- Sahara Eyes More Oil Assets, Revives IPO Plan
Sahara Group Limited, a Nigerian energy conglomerate, said it had revived plans for a share sale as it looks to increase oil production fourfold to 100,000 barrels per day.
In 2015, Sahara was pursuing a dual listing on the London and Lagos stock exchanges in an effort to raise more than $1bn to buy oil and gas assets and develop fields.
But the fall of global crude prices, which started in mid-2014, forced the Lagos-based firm to backtrack on the proposed initial public offering.
“The IPO is back on the table,” the Sahara’s Executive Director and Co-founder, Tonye Cole, was quoted by Bloomberg to have said in an interview in Kigali, Rwanda.
“After we made the announcement then, the entire market crashed; oil prices went down, and so we put the plans on hold,” he added.
Cole didn’t provide a timeframe or say how much he wanted to raise. In 2015, he said he would look to sell as much as 25 per cent of Sahara for $600m.

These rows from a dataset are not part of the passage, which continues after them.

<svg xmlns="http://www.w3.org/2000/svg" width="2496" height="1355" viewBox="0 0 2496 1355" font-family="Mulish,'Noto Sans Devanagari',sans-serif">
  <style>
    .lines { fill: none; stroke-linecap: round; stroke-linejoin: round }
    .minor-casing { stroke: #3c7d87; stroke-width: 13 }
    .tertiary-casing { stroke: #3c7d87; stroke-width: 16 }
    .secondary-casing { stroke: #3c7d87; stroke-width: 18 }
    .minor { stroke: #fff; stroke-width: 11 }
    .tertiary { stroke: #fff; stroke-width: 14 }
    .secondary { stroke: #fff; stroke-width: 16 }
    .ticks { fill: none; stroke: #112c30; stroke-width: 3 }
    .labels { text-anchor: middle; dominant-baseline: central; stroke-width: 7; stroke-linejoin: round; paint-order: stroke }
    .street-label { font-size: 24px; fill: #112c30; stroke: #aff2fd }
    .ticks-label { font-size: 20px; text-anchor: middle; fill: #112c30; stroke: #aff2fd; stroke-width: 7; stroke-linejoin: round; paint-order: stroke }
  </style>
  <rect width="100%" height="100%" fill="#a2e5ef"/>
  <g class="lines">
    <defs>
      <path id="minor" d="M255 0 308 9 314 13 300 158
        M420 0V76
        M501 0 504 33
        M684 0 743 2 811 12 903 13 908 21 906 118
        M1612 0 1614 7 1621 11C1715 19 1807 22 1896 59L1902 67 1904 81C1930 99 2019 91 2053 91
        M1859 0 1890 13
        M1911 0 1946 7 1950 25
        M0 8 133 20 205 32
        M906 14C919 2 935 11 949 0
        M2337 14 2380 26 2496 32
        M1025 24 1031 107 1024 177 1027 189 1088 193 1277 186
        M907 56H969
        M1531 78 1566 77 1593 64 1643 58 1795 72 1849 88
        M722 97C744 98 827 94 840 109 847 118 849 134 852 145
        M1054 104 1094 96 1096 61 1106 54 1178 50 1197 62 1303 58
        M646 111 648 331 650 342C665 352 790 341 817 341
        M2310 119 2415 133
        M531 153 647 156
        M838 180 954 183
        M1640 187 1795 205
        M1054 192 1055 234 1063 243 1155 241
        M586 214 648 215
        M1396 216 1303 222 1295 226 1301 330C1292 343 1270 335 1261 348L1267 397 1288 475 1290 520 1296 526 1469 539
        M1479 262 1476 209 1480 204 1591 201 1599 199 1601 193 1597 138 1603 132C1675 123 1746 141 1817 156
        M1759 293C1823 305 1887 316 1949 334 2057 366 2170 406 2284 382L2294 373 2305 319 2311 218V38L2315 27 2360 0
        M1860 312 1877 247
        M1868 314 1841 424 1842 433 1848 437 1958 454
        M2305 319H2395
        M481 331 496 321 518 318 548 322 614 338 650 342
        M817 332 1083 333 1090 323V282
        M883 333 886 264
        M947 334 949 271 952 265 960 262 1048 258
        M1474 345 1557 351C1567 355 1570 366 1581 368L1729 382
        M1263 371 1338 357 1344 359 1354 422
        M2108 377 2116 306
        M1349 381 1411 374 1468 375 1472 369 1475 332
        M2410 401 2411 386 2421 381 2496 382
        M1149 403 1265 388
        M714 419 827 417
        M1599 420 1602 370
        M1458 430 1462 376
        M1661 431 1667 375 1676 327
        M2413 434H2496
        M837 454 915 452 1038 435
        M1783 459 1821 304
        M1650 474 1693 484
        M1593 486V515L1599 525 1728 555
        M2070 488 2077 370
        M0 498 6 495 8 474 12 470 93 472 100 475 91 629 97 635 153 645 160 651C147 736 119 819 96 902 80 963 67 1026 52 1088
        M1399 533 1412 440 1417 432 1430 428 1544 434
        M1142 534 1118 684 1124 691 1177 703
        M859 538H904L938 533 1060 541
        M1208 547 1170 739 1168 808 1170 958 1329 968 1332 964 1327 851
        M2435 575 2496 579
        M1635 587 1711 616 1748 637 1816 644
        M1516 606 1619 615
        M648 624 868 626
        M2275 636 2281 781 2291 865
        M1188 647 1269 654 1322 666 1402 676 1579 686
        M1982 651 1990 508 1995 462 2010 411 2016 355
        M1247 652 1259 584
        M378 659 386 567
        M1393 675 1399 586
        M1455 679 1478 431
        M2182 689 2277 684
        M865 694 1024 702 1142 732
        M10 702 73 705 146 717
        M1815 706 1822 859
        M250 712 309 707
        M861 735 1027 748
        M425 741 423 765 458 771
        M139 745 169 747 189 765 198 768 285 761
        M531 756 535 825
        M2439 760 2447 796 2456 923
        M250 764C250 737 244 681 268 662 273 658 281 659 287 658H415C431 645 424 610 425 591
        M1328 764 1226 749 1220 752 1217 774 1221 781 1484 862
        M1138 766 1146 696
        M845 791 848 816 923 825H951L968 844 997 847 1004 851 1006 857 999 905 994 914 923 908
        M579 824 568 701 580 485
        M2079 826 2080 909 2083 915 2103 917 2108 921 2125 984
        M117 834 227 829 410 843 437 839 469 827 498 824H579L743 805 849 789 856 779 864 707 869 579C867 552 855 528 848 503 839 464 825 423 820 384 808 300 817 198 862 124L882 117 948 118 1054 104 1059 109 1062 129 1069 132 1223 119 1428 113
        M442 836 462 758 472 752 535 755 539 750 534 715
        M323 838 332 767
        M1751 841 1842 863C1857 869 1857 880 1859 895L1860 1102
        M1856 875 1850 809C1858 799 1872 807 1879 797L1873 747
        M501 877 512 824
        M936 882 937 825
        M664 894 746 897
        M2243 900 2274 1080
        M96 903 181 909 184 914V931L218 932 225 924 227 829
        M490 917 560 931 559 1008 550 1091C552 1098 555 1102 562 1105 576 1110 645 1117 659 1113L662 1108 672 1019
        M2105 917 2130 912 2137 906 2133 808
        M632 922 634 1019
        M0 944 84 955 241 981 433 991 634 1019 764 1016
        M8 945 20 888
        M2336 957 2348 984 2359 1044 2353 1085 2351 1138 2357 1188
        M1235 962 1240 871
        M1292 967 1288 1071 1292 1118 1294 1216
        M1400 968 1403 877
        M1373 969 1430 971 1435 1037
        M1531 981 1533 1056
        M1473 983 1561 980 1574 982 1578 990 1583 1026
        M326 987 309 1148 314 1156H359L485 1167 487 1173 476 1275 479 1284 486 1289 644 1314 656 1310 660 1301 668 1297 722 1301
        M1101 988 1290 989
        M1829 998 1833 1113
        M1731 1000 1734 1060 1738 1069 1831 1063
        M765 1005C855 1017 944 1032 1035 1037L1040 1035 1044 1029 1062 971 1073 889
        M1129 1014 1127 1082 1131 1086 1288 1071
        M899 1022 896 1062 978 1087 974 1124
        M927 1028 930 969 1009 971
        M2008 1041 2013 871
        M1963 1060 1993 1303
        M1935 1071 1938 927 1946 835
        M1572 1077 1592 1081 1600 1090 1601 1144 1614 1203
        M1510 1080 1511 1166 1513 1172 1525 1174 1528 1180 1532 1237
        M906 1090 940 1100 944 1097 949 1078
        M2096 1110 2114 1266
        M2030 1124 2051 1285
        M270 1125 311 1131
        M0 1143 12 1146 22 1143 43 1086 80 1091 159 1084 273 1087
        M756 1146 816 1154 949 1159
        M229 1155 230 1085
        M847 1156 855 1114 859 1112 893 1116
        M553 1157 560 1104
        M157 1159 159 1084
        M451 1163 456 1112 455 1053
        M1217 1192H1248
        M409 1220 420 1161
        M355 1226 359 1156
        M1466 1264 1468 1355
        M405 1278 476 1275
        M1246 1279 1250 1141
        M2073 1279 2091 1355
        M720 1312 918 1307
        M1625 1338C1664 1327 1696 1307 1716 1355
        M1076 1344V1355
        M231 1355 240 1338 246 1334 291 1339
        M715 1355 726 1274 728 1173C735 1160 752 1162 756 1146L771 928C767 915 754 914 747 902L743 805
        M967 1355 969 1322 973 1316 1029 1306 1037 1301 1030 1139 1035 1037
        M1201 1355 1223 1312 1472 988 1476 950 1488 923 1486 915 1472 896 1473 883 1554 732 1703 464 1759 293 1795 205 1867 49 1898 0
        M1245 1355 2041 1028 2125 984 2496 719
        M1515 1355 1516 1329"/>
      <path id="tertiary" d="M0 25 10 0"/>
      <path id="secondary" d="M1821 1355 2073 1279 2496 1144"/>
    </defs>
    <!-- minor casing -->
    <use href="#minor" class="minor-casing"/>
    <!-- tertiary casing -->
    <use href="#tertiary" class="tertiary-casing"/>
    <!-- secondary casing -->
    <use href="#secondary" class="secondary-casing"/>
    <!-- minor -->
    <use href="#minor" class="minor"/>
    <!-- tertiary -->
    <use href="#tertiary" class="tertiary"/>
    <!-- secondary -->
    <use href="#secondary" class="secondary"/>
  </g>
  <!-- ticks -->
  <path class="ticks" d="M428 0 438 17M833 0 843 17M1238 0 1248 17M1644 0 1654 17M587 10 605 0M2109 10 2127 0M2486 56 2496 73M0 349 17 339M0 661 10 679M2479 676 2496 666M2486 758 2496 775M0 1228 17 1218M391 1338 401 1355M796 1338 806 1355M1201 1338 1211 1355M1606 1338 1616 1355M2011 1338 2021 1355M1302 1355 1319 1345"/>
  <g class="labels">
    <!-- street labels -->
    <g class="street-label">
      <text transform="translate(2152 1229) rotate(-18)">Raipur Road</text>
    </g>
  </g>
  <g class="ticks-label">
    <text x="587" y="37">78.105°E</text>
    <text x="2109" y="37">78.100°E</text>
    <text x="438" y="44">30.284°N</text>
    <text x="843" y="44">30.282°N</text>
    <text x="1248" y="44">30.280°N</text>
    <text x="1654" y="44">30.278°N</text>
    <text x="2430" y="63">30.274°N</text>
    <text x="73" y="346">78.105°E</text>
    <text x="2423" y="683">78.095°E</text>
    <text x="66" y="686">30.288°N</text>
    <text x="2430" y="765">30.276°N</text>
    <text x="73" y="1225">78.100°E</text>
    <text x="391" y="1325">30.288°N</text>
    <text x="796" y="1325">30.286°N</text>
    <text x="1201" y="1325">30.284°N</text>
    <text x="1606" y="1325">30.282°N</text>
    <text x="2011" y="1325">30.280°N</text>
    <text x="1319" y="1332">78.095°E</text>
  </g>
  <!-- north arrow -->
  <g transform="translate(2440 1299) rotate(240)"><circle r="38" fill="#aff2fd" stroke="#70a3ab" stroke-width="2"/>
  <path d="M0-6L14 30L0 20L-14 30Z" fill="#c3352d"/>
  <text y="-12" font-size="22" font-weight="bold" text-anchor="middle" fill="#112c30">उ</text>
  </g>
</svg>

Sahara and other Nigerian firms such as Aiteo Eastern E&P Limited, Seplat Petroleum Development Company Plc and Shoreline Group pump about 20 per cent of the country’s total daily production of two million barrels. They’ve taken advantage of so-called indigenisation laws that are meant to boost domestic private companies’ presence in the sector by buying assets from the likes of Royal Dutch Shell Plc, Total and Eni.
Sahara planned to buy more oil fields to reach its 100,000bpd-target within four years, Cole said.
“The option of buying more gas and oil blocs is looking brighter now, more assets have started coming on the market,” he added.